# Bermuda CPR



## BermudaCPR (Apr 22, 2019)

I'm new and found this forum while searching how to save my lawn, so decided to document my progress and hopefully get pro tips along the way.

We moved into a San Antonio home fall 2018 with a neglected yard. About 4000sf front without the few beds and we are adding more. After getting settled in I basically mowed a salad bar of weeds all winter. Started binge watching YouTube videos and decided to follow docs plan spring 2019. Bought Anderson's pre-e, a hose end herbicide for broadleaf and one for poa and sedge. Bought his superjuice and amazon list of sprayers, tea buckets, everything. Didn't get a granular just used up a bag of weed and feed I had left.

Starting in feb with curtain of death and have put out a few superjuice treatments.
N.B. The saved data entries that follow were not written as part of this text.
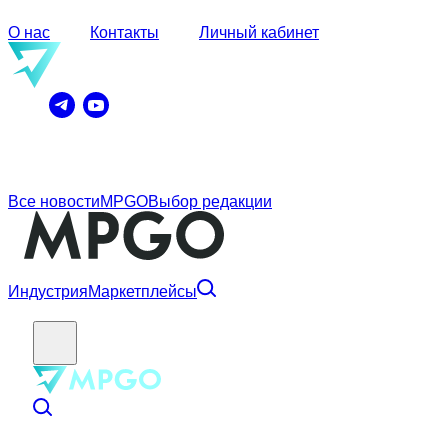
О нас
Контакты
Личный кабинет
Все новости
MPGO
Выбор редакции
Индустрия
Маркетплейсы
Lawn has cleared out a lot except for some weeds and a lot of poa. I feel like I'm feeding poa and the Bermuda isn't doing much. But I know it's only late April and we are barely consistent with low 80's.

Now I found this site and everyone is putting down a pound of N per 1000 per month. So I'm thinking about ditching superjuice and finding urea and blasting a pound every 2 weeks. I've learned you just see green in photos so took a couple close ups pre and post curtain of death. Goal is to get the super thin Bermuda that's left to spread and fill in without seed or sod.


----------



## BermudaCPR (Apr 22, 2019)

That's after. Guess I can't show too many pics.


----------